The hospitality business in Sri Lanka has been seriously and severely impacted by the pandemic. This is one of the major earners of foreign exchange, and this setback has really had an impact, as was clearly mentioned by Sanath Ukwatte and also was underscored by Shiromal Cooray and Stasshani Jayawardene. The hotels are vital to maintain, and the staff retained. It has been difficult to do so, given that there is little or no business for the past nearly two years. Whatever means are required to mitigate the infection rate and the numbers in daily deaths is vital.
The idea and the hope, is to be able to be classified as Sri Lanka being in the ‘Green List’ for tourism and travel. The target for this to be possible is December 2021. It will not be possible for the tourism industry to wait until 2022 or 2023 to ‘recover’. In the meantime, medical, logistical and other travel-related areas are conferring and will continue to do so, to be able to offer a safe experience to travellers. Even if complete eradication of the COVID-19 infection rate is unlikely, the provisions and methods of delivery of services will take cognisance of the responsibility. And toward this end, MOC as a means to reduce the incidence of infections, as well as a comprehensive vaccination program is needed.
Consistency in policy
Vish Govindasamy recommended that there has to be consistency in policy. Piecemeal measures and changing dates and weeks of lockdown with very poor communication from reliable and credible sources has also exacted a heavy price from industry and commerce. All of this means that confidence is eroded, and it augurs very poorly for the image of Sri Lanka in the eyes of the world. He too insisted that a data-driven MOC is what is really required. And science has to be invoked to be able to play its part, and not posit other un-ratified figments that appear from different (conflicting) sources.
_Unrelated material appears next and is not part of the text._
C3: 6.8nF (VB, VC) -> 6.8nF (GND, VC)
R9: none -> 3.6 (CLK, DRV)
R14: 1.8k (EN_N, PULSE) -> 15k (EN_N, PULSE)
Telco is also expected to play a part in providing the services for the data-managed MOC. Supun Weerasinghe mentioned how the framework and the groundwork is being set up. Identifying hot spots where infections are emerging and are likely to emerge, etc., will need the support of telco. On the other hand, there is also a great need for the community also to be ‘on board’ with modern tech or else none of this data-driven management is possible. There is another attendant area – namely homecare services that would obviate the need for persons seeking hospitalisation. This aspect will also depend on telco to deliver.
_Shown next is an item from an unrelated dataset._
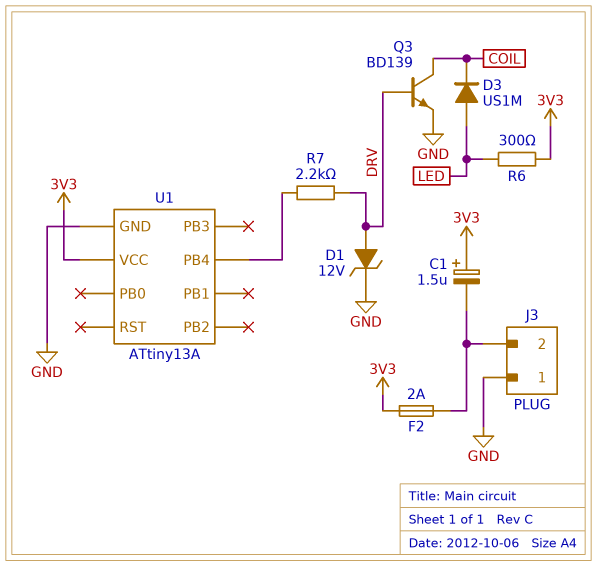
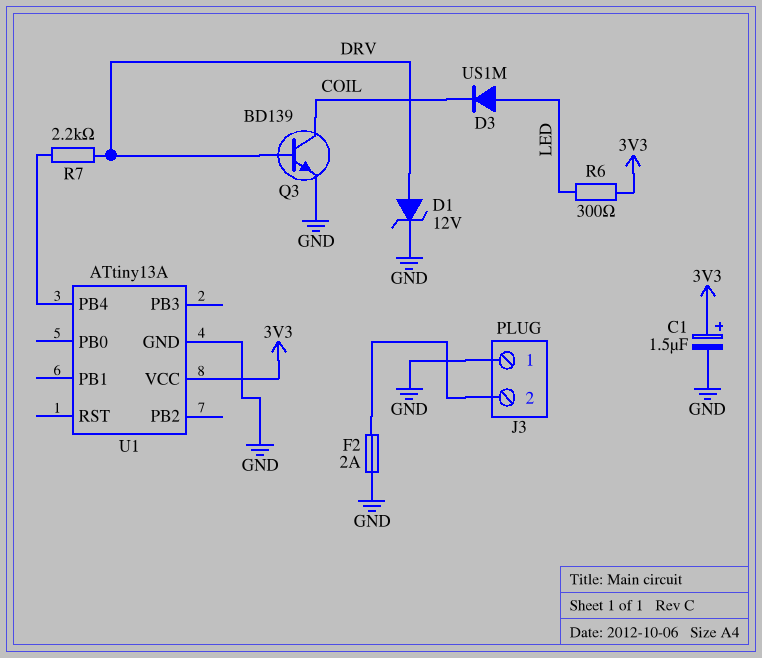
C1: 1.5uF (plus 3V3, minus J3/2) -> 1.5uF (plus 3V3, minus GND)
F2: 2A (3V3, J3/2) -> 2A (GND, J3/2)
It was made clear by Aroshi Nanayakkara that there are responses from the bankers in extending special consideration to those industries that are the hardest-affected by the pandemic. However, these structured responses with extending credit facilities cannot be practically continued endlessly. The general view echoed, that critical measures that can be implemented to return the level of business activity to normality, need to be taken and the ‘Smart lockdown’ or MOC would be one of the options that the country and policymakers should take on board.
Already the lessons learned from the exigencies of the pandemic at JKH was revealed by Charith Subasinghe. In their systems the staff and workforce are using the available resources and ‘thinking’ in harmony with the principles as would govern a well-organised national response under the banner of a ‘SMART’ lockdown or MOC.
The session was chaired by Arun Dias Bandaranaike, and moderated by Daily FT Editor Nisthar Cassim and ICCSL Chairman Dinesh Weerakkody.